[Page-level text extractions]

○ ○ ○ ○

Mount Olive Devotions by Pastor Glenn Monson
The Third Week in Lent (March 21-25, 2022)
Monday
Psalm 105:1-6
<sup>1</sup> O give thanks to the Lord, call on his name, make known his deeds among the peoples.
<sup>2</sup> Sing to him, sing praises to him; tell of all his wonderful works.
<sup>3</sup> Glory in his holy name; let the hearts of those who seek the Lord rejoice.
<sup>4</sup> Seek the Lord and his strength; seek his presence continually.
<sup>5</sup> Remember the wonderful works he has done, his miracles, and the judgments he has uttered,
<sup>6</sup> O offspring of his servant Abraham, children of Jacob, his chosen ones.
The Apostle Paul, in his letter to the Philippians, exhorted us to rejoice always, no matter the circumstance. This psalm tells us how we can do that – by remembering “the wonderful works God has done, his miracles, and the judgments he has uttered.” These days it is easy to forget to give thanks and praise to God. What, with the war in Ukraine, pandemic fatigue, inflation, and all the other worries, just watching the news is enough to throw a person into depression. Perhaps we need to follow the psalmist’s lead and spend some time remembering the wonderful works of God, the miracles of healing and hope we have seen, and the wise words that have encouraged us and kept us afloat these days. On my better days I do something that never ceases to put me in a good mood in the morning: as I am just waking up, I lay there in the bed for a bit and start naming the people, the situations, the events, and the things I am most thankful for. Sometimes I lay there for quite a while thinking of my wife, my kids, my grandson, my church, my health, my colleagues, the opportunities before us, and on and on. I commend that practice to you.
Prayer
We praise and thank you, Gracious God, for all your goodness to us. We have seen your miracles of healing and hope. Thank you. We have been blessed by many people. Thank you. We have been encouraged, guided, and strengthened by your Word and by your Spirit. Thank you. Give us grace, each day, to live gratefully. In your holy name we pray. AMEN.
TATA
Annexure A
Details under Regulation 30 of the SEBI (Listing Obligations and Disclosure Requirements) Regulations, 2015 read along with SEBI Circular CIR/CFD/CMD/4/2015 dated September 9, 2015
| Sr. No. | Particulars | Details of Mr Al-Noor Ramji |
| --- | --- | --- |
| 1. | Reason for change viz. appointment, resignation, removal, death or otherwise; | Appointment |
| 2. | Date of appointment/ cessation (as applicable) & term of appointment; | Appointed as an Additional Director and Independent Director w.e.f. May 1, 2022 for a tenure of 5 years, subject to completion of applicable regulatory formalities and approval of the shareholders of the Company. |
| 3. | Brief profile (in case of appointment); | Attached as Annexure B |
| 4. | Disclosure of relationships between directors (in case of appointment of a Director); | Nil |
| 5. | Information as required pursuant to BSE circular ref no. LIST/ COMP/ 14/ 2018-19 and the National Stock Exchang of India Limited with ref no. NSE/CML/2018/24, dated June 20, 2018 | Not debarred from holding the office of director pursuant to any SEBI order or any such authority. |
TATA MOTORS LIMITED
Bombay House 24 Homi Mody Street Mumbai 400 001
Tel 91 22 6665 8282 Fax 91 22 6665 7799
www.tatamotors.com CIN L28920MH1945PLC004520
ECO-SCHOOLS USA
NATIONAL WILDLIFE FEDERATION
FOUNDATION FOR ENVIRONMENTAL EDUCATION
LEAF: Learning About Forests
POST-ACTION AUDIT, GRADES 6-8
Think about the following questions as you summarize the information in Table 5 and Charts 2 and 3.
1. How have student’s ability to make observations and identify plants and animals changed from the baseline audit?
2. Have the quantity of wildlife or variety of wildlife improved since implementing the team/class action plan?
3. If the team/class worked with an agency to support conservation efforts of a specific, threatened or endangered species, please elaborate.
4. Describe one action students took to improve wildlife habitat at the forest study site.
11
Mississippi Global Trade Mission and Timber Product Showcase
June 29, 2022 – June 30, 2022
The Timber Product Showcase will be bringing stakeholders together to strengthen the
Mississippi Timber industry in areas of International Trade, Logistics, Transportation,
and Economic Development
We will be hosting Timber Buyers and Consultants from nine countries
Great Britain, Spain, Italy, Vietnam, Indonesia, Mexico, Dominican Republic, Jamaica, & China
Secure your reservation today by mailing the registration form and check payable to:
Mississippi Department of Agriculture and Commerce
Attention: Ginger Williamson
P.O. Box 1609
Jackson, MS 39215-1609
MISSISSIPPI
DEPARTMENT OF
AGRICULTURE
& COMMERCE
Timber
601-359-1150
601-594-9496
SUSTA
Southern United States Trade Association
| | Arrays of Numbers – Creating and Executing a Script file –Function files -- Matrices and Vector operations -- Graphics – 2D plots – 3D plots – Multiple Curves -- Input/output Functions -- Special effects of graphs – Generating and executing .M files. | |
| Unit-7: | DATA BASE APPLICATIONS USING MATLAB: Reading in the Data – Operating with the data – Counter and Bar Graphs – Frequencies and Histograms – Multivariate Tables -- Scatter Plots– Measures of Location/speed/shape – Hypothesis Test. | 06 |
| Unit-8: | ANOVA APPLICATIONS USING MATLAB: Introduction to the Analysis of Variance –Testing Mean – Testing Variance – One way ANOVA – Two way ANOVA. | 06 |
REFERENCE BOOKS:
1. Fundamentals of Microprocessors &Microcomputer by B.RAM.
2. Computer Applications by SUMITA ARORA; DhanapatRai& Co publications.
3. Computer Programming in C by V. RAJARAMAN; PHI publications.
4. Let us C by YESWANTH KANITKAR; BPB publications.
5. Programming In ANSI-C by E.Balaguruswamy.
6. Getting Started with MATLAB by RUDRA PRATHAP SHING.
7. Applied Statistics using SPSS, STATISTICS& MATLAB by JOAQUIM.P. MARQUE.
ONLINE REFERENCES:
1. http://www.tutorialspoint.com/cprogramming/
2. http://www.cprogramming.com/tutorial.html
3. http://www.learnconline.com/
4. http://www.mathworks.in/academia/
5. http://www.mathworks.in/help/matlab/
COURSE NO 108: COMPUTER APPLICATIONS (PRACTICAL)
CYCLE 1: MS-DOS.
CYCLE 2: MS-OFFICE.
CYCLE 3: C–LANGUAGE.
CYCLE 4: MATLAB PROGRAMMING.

○ ○ ○ ○

-- Task statement --
Transcribe the data above in full, keeping every word as it is.

-- Problem solution --
Mount Olive Devotions by Pastor Glenn Monson
The Third Week in Lent (March 21-25, 2022)
Monday
Psalm 105:1-6
<sup>1</sup> O give thanks to the Lord, call on his name, make known his deeds among the peoples.
<sup>2</sup> Sing to him, sing praises to him; tell of all his wonderful works.
<sup>3</sup> Glory in his holy name; let the hearts of those who seek the Lord rejoice.
<sup>4</sup> Seek the Lord and his strength; seek his presence continually.
<sup>5</sup> Remember the wonderful works he has done, his miracles, and the judgments he has uttered,
<sup>6</sup> O offspring of his servant Abraham, children of Jacob, his chosen ones.
The Apostle Paul, in his letter to the Philippians, exhorted us to rejoice always, no matter the circumstance. This psalm tells us how we can do that – by remembering “the wonderful works God has done, his miracles, and the judgments he has uttered.” These days it is easy to forget to give thanks and praise to God. What, with the war in Ukraine, pandemic fatigue, inflation, and all the other worries, just watching the news is enough to throw a person into depression. Perhaps we need to follow the psalmist’s lead and spend some time remembering the wonderful works of God, the miracles of healing and hope we have seen, and the wise words that have encouraged us and kept us afloat these days. On my better days I do something that never ceases to put me in a good mood in the morning: as I am just waking up, I lay there in the bed for a bit and start naming the people, the situations, the events, and the things I am most thankful for. Sometimes I lay there for quite a while thinking of my wife, my kids, my grandson, my church, my health, my colleagues, the opportunities before us, and on and on. I commend that practice to you.
Prayer
We praise and thank you, Gracious God, for all your goodness to us. We have seen your miracles of healing and hope. Thank you. We have been blessed by many people. Thank you. We have been encouraged, guided, and strengthened by your Word and by your Spirit. Thank you. Give us grace, each day, to live gratefully. In your holy name we pray. AMEN.
TATA
Annexure A
Details under Regulation 30 of the SEBI (Listing Obligations and Disclosure Requirements) Regulations, 2015 read along with SEBI Circular CIR/CFD/CMD/4/2015 dated September 9, 2015
| Sr. No. | Particulars | Details of Mr Al-Noor Ramji |
| --- | --- | --- |
| 1. | Reason for change viz. appointment, resignation, removal, death or otherwise; | Appointment |
| 2. | Date of appointment/ cessation (as applicable) & term of appointment; | Appointed as an Additional Director and Independent Director w.e.f. May 1, 2022 for a tenure of 5 years, subject to completion of applicable regulatory formalities and approval of the shareholders of the Company. |
| 3. | Brief profile (in case of appointment); | Attached as Annexure B |
| 4. | Disclosure of relationships between directors (in case of appointment of a Director); | Nil |
| 5. | Information as required pursuant to BSE circular ref no. LIST/ COMP/ 14/ 2018-19 and the National Stock Exchang of India Limited with ref no. NSE/CML/2018/24, dated June 20, 2018 | Not debarred from holding the office of director pursuant to any SEBI order or any such authority. |
TATA MOTORS LIMITED
Bombay House 24 Homi Mody Street Mumbai 400 001
Tel 91 22 6665 8282 Fax 91 22 6665 7799
www.tatamotors.com CIN L28920MH1945PLC004520
ECO-SCHOOLS USA
NATIONAL WILDLIFE FEDERATION
FOUNDATION FOR ENVIRONMENTAL EDUCATION
LEAF: Learning About Forests
POST-ACTION AUDIT, GRADES 6-8
Think about the following questions as you summarize the information in Table 5 and Charts 2 and 3.
1. How have student’s ability to make observations and identify plants and animals changed from the baseline audit?
2. Have the quantity of wildlife or variety of wildlife improved since implementing the team/class action plan?
3. If the team/class worked with an agency to support conservation efforts of a specific, threatened or endangered species, please elaborate.
4. Describe one action students took to improve wildlife habitat at the forest study site.
11
Mississippi Global Trade Mission and Timber Product Showcase
June 29, 2022 – June 30, 2022
The Timber Product Showcase will be bringing stakeholders together to strengthen the
Mississippi Timber industry in areas of International Trade, Logistics, Transportation,
and Economic Development
We will be hosting Timber Buyers and Consultants from nine countries
Great Britain, Spain, Italy, Vietnam, Indonesia, Mexico, Dominican Republic, Jamaica, & China
Secure your reservation today by mailing the registration form and check payable to:
Mississippi Department of Agriculture and Commerce
Attention: Ginger Williamson
P.O. Box 1609
Jackson, MS 39215-1609
MISSISSIPPI
DEPARTMENT OF
AGRICULTURE
& COMMERCE
Timber
601-359-1150
601-594-9496
SUSTA
Southern United States Trade Association
| | Arrays of Numbers – Creating and Executing a Script file –Function files -- Matrices and Vector operations -- Graphics – 2D plots – 3D plots – Multiple Curves -- Input/output Functions -- Special effects of graphs – Generating and executing .M files. | |
| Unit-7: | DATA BASE APPLICATIONS USING MATLAB: Reading in the Data – Operating with the data – Counter and Bar Graphs – Frequencies and Histograms – Multivariate Tables -- Scatter Plots– Measures of Location/speed/shape – Hypothesis Test. | 06 |
| Unit-8: | ANOVA APPLICATIONS USING MATLAB: Introduction to the Analysis of Variance –Testing Mean – Testing Variance – One way ANOVA – Two way ANOVA. | 06 |
REFERENCE BOOKS:
1. Fundamentals of Microprocessors &Microcomputer by B.RAM.
2. Computer Applications by SUMITA ARORA; DhanapatRai& Co publications.
3. Computer Programming in C by V. RAJARAMAN; PHI publications.
4. Let us C by YESWANTH KANITKAR; BPB publications.
5. Programming In ANSI-C by E.Balaguruswamy.
6. Getting Started with MATLAB by RUDRA PRATHAP SHING.
7. Applied Statistics using SPSS, STATISTICS& MATLAB by JOAQUIM.P. MARQUE.
ONLINE REFERENCES:
1. http://www.tutorialspoint.com/cprogramming/
2. http://www.cprogramming.com/tutorial.html
3. http://www.learnconline.com/
4. http://www.mathworks.in/academia/
5. http://www.mathworks.in/help/matlab/
COURSE NO 108: COMPUTER APPLICATIONS (PRACTICAL)
CYCLE 1: MS-DOS.
CYCLE 2: MS-OFFICE.
CYCLE 3: C–LANGUAGE.
CYCLE 4: MATLAB PROGRAMMING.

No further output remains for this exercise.